Plowman45......how do the BFGoodrich Mud Terrains do in the snow?


----------



## PLOWMAN45 (Jul 2, 2003)

i dont know i was thinking of getting a set to replace my dunlops


----------



## SIPLOWGUY (Mar 21, 2002)

I hear those T/A's are the best. I'm running Goodyear Wrangler RTS on my F150. I like them. We use Coopers at work. They look nice but do wear alittle uneven on the fronts of our vans.


----------



## Bchlawns (May 14, 2004)

yeh i hear the BF Goodwich All-Terraine T/A. I am going to get those i think
Bchlawns


----------



## PlowMan03 (Dec 31, 2003)

Good Choice Bchlawns  The AT's won't let you down, I have them on my 03 Chevy ZR2 and they kick butt.


----------



## Bchlawns (May 14, 2004)

how much will a set of those tires cost me about?


----------



## ratlover (May 5, 2003)

if you dont mind getting a deticated snow tire then go that wroute! any other AT tire may do good in the snow but they will stiull be a compromise. I have dunlop radial rover rt's and they do excellent in the snow and for what they are I love em but they are still just an AT tire.

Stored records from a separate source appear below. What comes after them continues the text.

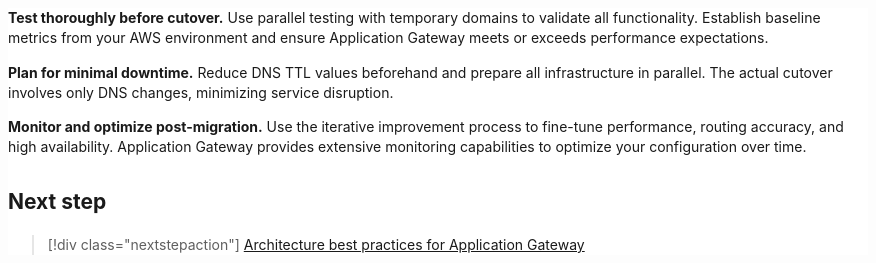 **Test thoroughly before cutover.** Use parallel testing with temporary domains to validate all functionality. Establish baseline metrics from your AWS environment and ensure Application Gateway meets or exceeds performance expectations.

**Plan for minimal downtime.** Reduce DNS TTL values beforehand and prepare all infrastructure in parallel. The actual cutover involves only DNS changes, minimizing service disruption.

**Monitor and optimize post-migration.** Use the iterative improvement process to fine-tune performance, routing accuracy, and high availability. Application Gateway provides extensive monitoring capabilities to optimize your configuration over time.

## Next step

> [!div class="nextstepaction"]
> [Architecture best practices for Application Gateway](/azure/well-architected/service-guides/azure-application-gateway)
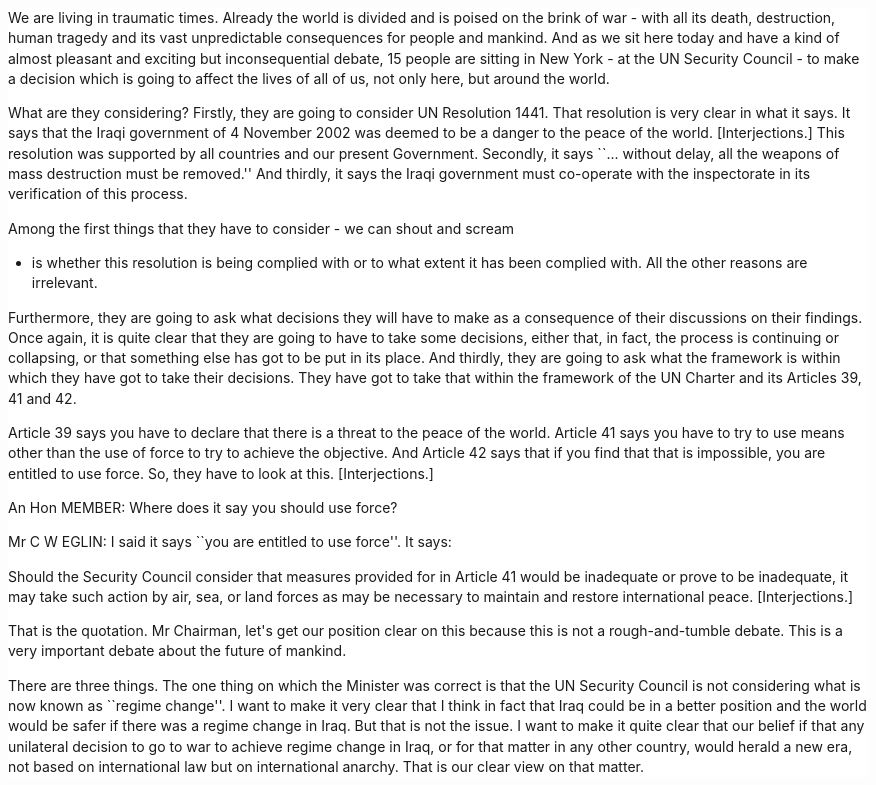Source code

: We are living in traumatic times.  Already  the  world  is  divided  and  is
poised on the brink of war - with all its death, destruction, human  tragedy
and its vast unpredictable consequences for people and mankind.  And  as  we
sit here today  and  have  a  kind  of  almost  pleasant  and  exciting  but
inconsequential debate, 15 people are sitting  in  New  York  -  at  the  UN
Security Council - to make a decision which is going to affect the lives  of
all of us, not only here, but around the world.

What  are  they  considering?  Firstly,  they  are  going  to  consider   UN
Resolution 1441. That resolution is very clear in  what  it  says.  It  says
that the Iraqi government of 4 November 2002 was deemed to be  a  danger  to
the peace of the world. [Interjections.] This resolution  was  supported  by
all countries and our present Government. Secondly, it  says  ``...  without
delay, all the weapons of mass destruction must be removed.''  And  thirdly,
it says the Iraqi government must co-operate with the  inspectorate  in  its
verification of this process.

Among the first things that they have to consider - we can shout and  scream
- is whether this resolution is being complied with or  to  what  extent  it
has been complied with. All the other reasons are irrelevant.

Furthermore, they are going to ask what decisions they will have to make  as
a consequence of their discussions on their  findings.  Once  again,  it  is
quite clear that they are going to  have  to  take  some  decisions,  either
that, in fact, the process is continuing or collapsing,  or  that  something
else has got to be put in its place. And thirdly,  they  are  going  to  ask
what the framework is within which they have got to  take  their  decisions.
They have got to take that within the framework of the UN  Charter  and  its
Articles 39, 41 and 42.

 Article 39 says you have to declare that there is a threat to the peace  of
the world. Article 41 says you have to try to use means other than  the  use
of force to try to achieve the objective. And Article 42 says  that  if  you
find that that is impossible, you are entitled to use force. So,  they  have
to look at this. [Interjections.]

An Hon MEMBER: Where does it say you should use force?

Mr C W EGLIN: I said it says ``you are entitled to use force''. It says:


  Should the Security  Council  consider  that  measures  provided  for  in
  Article 41 would be inadequate or prove to be  inadequate,  it  may  take
  such action by air, sea, or land forces as may be necessary  to  maintain
  and restore international peace. [Interjections.]

That is the quotation. Mr Chairman, let's get our  position  clear  on  this
because this is not a rough-and-tumble debate.  This  is  a  very  important
debate about the future of mankind.

There are three things. The one thing on which the Minister was  correct  is
that the UN Security Council  is  not  considering  what  is  now  known  as
``regime change''. I want to make it very clear that I think  in  fact  that
Iraq could be in a better position and the world would  be  safer  if  there
was a regime change in Iraq. But that is not the issue. I want  to  make  it
quite clear that our belief if that any unilateral decision to go to war  to
achieve regime change in Iraq, or for that  matter  in  any  other  country,
would herald a new era, not based on international law but on  international
anarchy. That is our clear view on that matter.
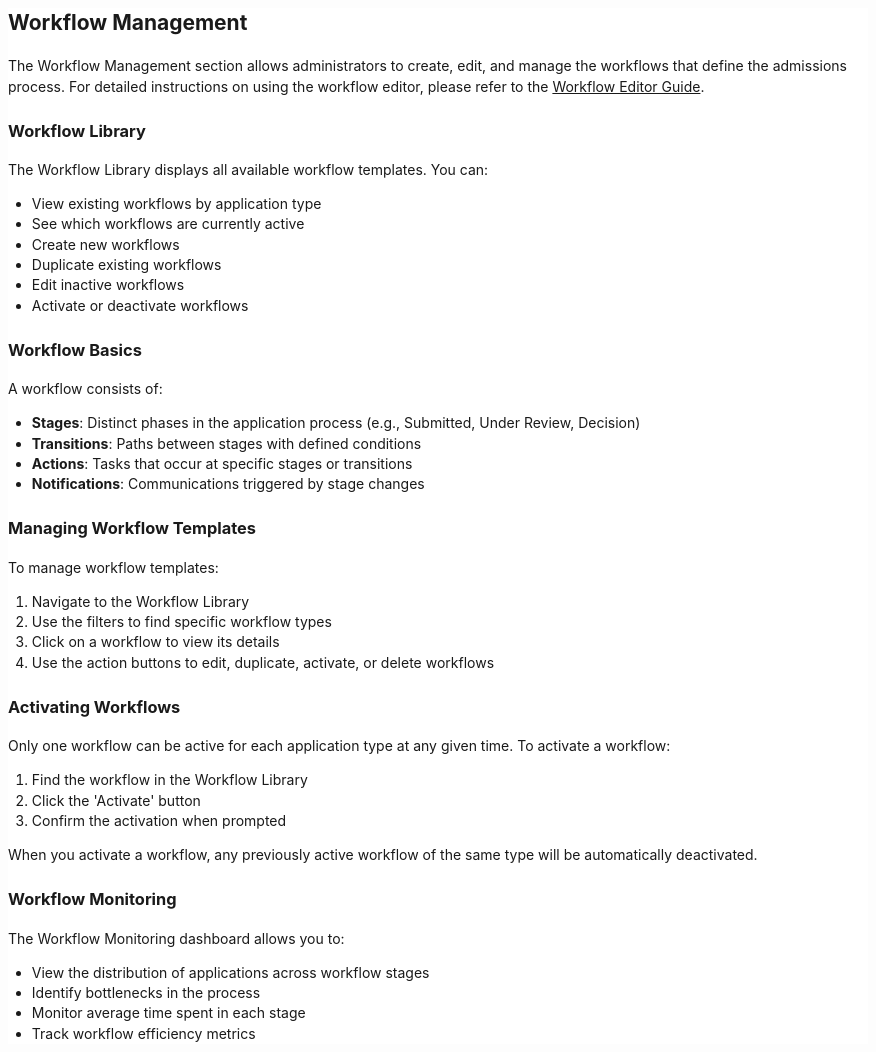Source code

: ## Workflow Management

The Workflow Management section allows administrators to create, edit, and manage the workflows that define the admissions process. For detailed instructions on using the workflow editor, please refer to the [Workflow Editor Guide](workflow-editor-guide.md).

### Workflow Library

The Workflow Library displays all available workflow templates. You can:

- View existing workflows by application type
- See which workflows are currently active
- Create new workflows
- Duplicate existing workflows
- Edit inactive workflows
- Activate or deactivate workflows

### Workflow Basics

A workflow consists of:

- **Stages**: Distinct phases in the application process (e.g., Submitted, Under Review, Decision)
- **Transitions**: Paths between stages with defined conditions
- **Actions**: Tasks that occur at specific stages or transitions
- **Notifications**: Communications triggered by stage changes

### Managing Workflow Templates

To manage workflow templates:

1. Navigate to the Workflow Library
2. Use the filters to find specific workflow types
3. Click on a workflow to view its details
4. Use the action buttons to edit, duplicate, activate, or delete workflows

### Activating Workflows

Only one workflow can be active for each application type at any given time. To activate a workflow:

1. Find the workflow in the Workflow Library
2. Click the 'Activate' button
3. Confirm the activation when prompted

When you activate a workflow, any previously active workflow of the same type will be automatically deactivated.

### Workflow Monitoring

The Workflow Monitoring dashboard allows you to:

- View the distribution of applications across workflow stages
- Identify bottlenecks in the process
- Monitor average time spent in each stage
- Track workflow efficiency metrics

A snow tire would do even better but I didnt want to get another set of rims and all that cost. The dunlops were 108 from the tire rack. BFG's are more expensive and owned by a french CO. so I personally wouldnt by em even though they are a good tire. 

All an AT tire is is a compromise tire. They do OK off road and they do OK on the road and they do OK in the winter. If you want a tire that does awsom off road then dont buy a AT tire from any brand....buy a off road tire from interco or get a set of hogs. Even different offroad tires work better in different conditions for exapmle. If you want a no compromise tire that does great in the snow get a snow tire. 

Most actual off road tires may do ok or good in some snow conditions but really suck in others. 

The coopers are well liked as a snow tire though.


----------



## ratlover (May 5, 2003)

www.tirerack.com


----------



## PLOWMAN45 (Jul 2, 2003)

there is a article in truck trend same ? they say 265 85 16's


----------



## ratlover (May 5, 2003)

oh.....I run 265 72 r 16's. Whats size were you thinking?

Be carefull about weight ratings though depending on what you do. My dunlops are rated a a bit over 3k witch is fine for my needs. Just make sure what ever tire you run will have a rating in #'s higher than the most weight you plan on putting on your truck.


----------



## Bchlawns (May 14, 2004)

ratlover,
265 72 r 16's what are those?
Thanks


----------



## ratlover (May 5, 2003)

I ment 265 *75* r 16's


----------



## viper881 (Jan 14, 2009)

Im no longer going to be running bfg a/t. Our trucks would eat at them running them all year with good rotation. I cant get more then 25000-30000 miles on the tires for our 2500hd's.


----------



## 01lariat (Feb 29, 2008)

My truck is scheduled for another set of Yohohama Geolander AT/S tires. Popular choice amongst plow guys here. I have them on my truck currently and they have been good to me. Low noise, good traction, long lasting, smooth ride, and even wear. I got my current set well used, but they still impressed me.


----------



## blue sky guy (Nov 5, 2010)

Use TOYO A/T for max grip, etc. I have 285/75/16-no problems. They were recommended by tire company. gotta say so far so gr8!!


----------



## goatboy1 (Nov 8, 2009)

*safety does have a price*



Bchlawns;146641 said:


> Hey Guys,
> I am looking at what brand and what tire would be best to put on an 2005 Cheve 2500 HD. I have hear that Cooper M+S are very popular. Is that true or what do u use?
> Thanks
> Bchlawns[/QUOTE)
> Always surprises me when so called professionals are investing 40 to 50K in a truck and a plow but would think long and hard about buying the snow tires and or chains plus factory rims they really need ... but ultimately go out and buy a set of tires that in the cold become nothing but four granite boulders on rims.


----------



## 91AK250 (Nov 28, 2007)

cooper discover M&S is what i'd go with. i run them studded on my daily drivers and i know it would make a great plowing tire as many here will attest to.


----------



## Greenery (Jun 23, 2007)

viper881;1106174 said:


> Im no longer going to be running bfg a/t. Our trucks would eat at them running them all year with good rotation. I cant get more then 25000-30000 miles on the tires for our 2500hd's.


I agree thats my exact experience with the BFG A/T's. I will never buy them again. I went with michelin a/t2 this time and so far so good. Plus they seem much more planted than the BFG.

By the way I just realized this is a really old thread.


----------



## welded wrenches (Oct 19, 2004)

*ag treads*

ag tread maybe


----------